Est-il un honnête homme en France qui, en lisant une vie aussi magnifiquement belle, ne soit indigné de voir ce héros d’humanité poursuivi criminellement par M. Rabou sur la dénonciation de l’agent électoral de certains colons, qui termine ainsi sa lettre d’accusation, écrite le 20 juin 1849, à M. le procureur de la République : « C’est comme simple citoyen que j’adresse cette plainte, persuadé que le parquet n’y restera pas indifférent et que je n’aurai pas, comme représentant, à l’adresser plus haut. »


§ 5. — conclusion.


En résumé, un pays parfaitement tranquille jusque-là, troublé jusque dans ses entrailles, cent nègres tués à Marie-Galante, un procès immense dont les frais ne s’élèveront pas à moins de 150, 000 francs, plus de deux cents prévenus détenus pendant neuf mois et un an, leurs familles désolées, ruinées, cinq d’entre eux morts en prison, soixante condamnés à la prison ou à des peines infamantes, l’état de siège avec ses violences légales, quatre condamnations à mort dont une exécutée, la misère générale, des émigrations nombreuses et multipliées de la classe de couleur, voilà ce que coutera à la France et à la Guadeloupe la mission de paix et d’amour donnée par M. Tracy à un homme dont l’influence acquise dans le passé a été exploitée par ses anciens ennemis, devenus ses patrons.

Le procès fait aux élections de 1849 à la Guadeloupe a compromis la classe des mulâtres aux yeux de l’Europe en servant de base et de prétexte aux calomnies les plus infâmes ; mais il faudra bien que tôt ou tard la vérité se fasse jour ; toutes les préventions de la majorité de l’Assemblée tomberont ; elle reconnaîtra qu’elle est abusée, trompée par ceux-là mêmes qui ont mission de l’éclairer.

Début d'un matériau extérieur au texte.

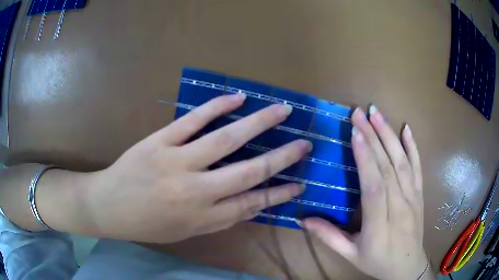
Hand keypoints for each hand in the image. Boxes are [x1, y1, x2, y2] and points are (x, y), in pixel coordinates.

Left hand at [85, 94, 310, 242]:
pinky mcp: (160, 141)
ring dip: (259, 123)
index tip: (300, 183)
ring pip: (226, 139)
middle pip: (249, 171)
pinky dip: (217, 107)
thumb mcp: (186, 231)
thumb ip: (219, 219)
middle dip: (282, 157)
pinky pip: (193, 120)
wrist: (109, 207)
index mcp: (204, 217)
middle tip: (304, 143)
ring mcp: (177, 162)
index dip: (280, 194)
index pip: (253, 203)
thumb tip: (249, 202)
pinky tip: (237, 98)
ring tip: (282, 110)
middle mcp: (197, 191)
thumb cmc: (148, 224)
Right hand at [304, 106, 433, 279]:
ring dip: (390, 135)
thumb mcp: (350, 255)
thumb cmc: (377, 261)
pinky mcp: (420, 194)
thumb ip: (329, 237)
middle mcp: (399, 207)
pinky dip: (413, 146)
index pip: (374, 187)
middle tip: (360, 113)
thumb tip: (302, 219)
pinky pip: (418, 167)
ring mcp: (413, 198)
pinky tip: (406, 129)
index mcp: (379, 225)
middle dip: (373, 137)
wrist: (408, 266)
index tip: (355, 133)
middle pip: (388, 168)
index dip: (365, 159)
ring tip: (377, 113)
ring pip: (402, 162)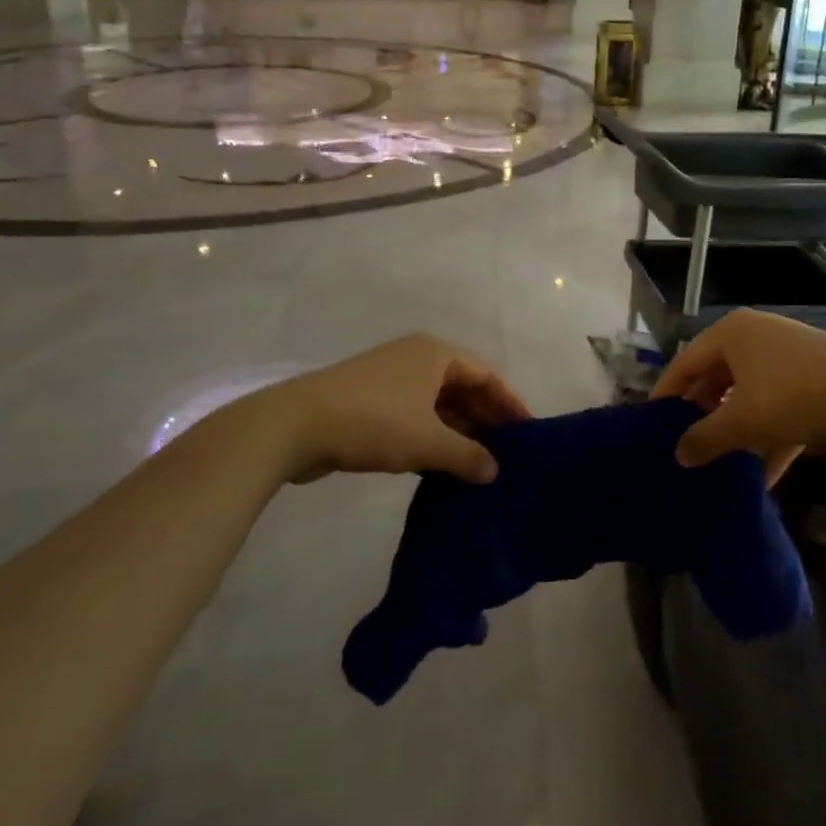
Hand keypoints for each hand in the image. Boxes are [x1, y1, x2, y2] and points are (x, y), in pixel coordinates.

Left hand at [242, 335, 528, 484]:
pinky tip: (440, 467)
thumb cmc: (374, 421)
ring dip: (457, 432)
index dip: (509, 402)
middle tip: (507, 453)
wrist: (296, 426)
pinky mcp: (368, 402)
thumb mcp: (428, 441)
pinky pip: (413, 416)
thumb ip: (467, 455)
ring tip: (479, 465)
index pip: (486, 375)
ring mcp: (390, 379)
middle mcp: (416, 359)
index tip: (528, 431)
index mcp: (436, 354)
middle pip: (462, 387)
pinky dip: (430, 437)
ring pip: (436, 404)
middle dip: (484, 419)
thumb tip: (495, 471)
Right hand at [653, 310, 825, 470]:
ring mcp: (785, 354)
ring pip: (747, 392)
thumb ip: (706, 438)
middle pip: (715, 377)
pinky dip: (768, 433)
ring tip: (719, 461)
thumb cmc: (796, 396)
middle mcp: (754, 336)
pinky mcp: (811, 375)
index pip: (684, 363)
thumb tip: (678, 454)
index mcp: (730, 334)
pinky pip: (776, 404)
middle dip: (702, 413)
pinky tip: (765, 474)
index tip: (651, 425)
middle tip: (684, 445)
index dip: (666, 395)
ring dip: (735, 427)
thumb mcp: (744, 421)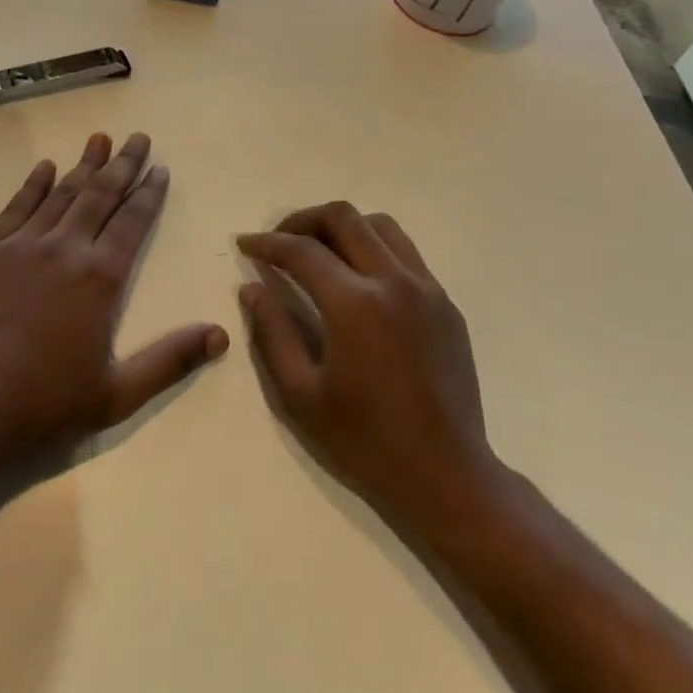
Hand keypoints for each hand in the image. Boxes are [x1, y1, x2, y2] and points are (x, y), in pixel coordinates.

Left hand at [0, 133, 227, 479]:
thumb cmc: (40, 405)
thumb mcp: (116, 396)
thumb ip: (170, 361)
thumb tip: (221, 336)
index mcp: (100, 278)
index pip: (132, 222)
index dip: (148, 193)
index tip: (160, 168)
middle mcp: (64, 249)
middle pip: (100, 196)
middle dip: (122, 165)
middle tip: (137, 137)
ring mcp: (21, 246)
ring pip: (60, 194)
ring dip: (83, 165)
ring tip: (99, 139)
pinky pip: (15, 208)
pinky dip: (33, 185)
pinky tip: (44, 168)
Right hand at [238, 202, 496, 535]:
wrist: (446, 476)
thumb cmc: (366, 442)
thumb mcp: (300, 395)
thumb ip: (271, 333)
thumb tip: (251, 288)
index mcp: (355, 305)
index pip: (302, 251)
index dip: (267, 242)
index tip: (245, 244)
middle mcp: (394, 282)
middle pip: (343, 217)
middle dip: (303, 220)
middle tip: (280, 240)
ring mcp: (426, 288)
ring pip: (379, 225)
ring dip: (342, 227)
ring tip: (319, 250)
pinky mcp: (446, 302)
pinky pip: (405, 252)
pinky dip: (373, 247)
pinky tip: (358, 278)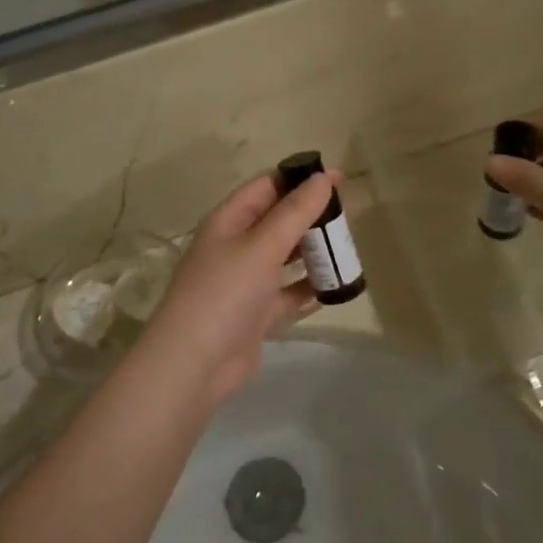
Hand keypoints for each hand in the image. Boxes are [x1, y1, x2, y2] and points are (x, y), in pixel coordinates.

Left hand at [131, 169, 336, 405]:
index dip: (299, 179)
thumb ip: (295, 212)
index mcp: (228, 222)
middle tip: (347, 217)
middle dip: (310, 216)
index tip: (338, 179)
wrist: (195, 364)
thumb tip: (325, 177)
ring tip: (347, 248)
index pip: (266, 187)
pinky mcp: (256, 313)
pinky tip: (336, 286)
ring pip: (285, 257)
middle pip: (277, 221)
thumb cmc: (225, 293)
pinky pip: (288, 293)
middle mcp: (236, 247)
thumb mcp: (262, 246)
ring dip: (312, 252)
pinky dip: (308, 288)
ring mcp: (245, 282)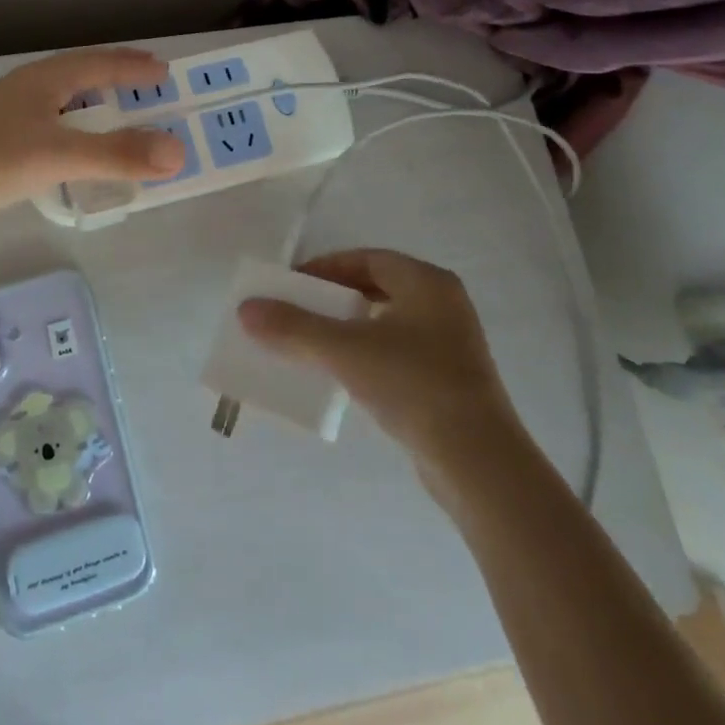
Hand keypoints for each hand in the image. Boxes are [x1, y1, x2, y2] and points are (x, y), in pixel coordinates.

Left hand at [0, 48, 187, 228]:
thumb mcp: (59, 155)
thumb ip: (118, 154)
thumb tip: (179, 150)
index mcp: (43, 79)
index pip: (99, 63)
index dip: (133, 66)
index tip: (164, 70)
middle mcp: (26, 87)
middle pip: (80, 73)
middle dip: (115, 76)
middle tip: (147, 83)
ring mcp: (7, 112)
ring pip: (62, 97)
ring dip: (93, 101)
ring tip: (117, 111)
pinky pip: (49, 121)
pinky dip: (74, 126)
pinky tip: (72, 146)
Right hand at [238, 249, 528, 512]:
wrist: (479, 465)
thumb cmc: (414, 386)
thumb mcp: (346, 351)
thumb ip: (294, 328)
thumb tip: (245, 310)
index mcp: (426, 282)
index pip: (366, 259)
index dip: (325, 267)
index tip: (291, 283)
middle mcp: (443, 305)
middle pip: (376, 287)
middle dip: (333, 297)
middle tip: (297, 310)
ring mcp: (451, 345)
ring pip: (386, 322)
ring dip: (348, 328)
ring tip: (312, 342)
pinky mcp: (450, 381)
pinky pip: (397, 352)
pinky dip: (367, 354)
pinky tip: (344, 375)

En définitive, l’histoire que nous venons d’écrire la main sur la conscience, contient des enseignements qui ne peuvent être perdus. Bien des maux sont irréparables, sans doute, la mort ne rendra pas ceux qu’elle a frappés dans la prison, ni ceux qui ont péri dans la mêlée ; mais une réparation digne d’une grande assemblée restituera un jour à de braves, à d’honnêtes, à de bons citoyens leur véritable caractère si cruellement diffamé. La révolution de Février, en appelant les noirs à la liberté, en confondant toutes les couleurs et toutes les classes dans une même égalité, a rendu à ceux qu’elle a solennellement émancipés la dignité d’homme ; l’Assemblée nationale, en proclamant la sagesse et la modération de ces nouveaux citoyens de la France républicaine, les déclarera dignes de l’émancipation, les vengera des plus odieuses calomnies, les élèvera aux yeux du monde entier ; elle complétera le grand acte de l’abolition de l’esclavage et de la fraternité des races.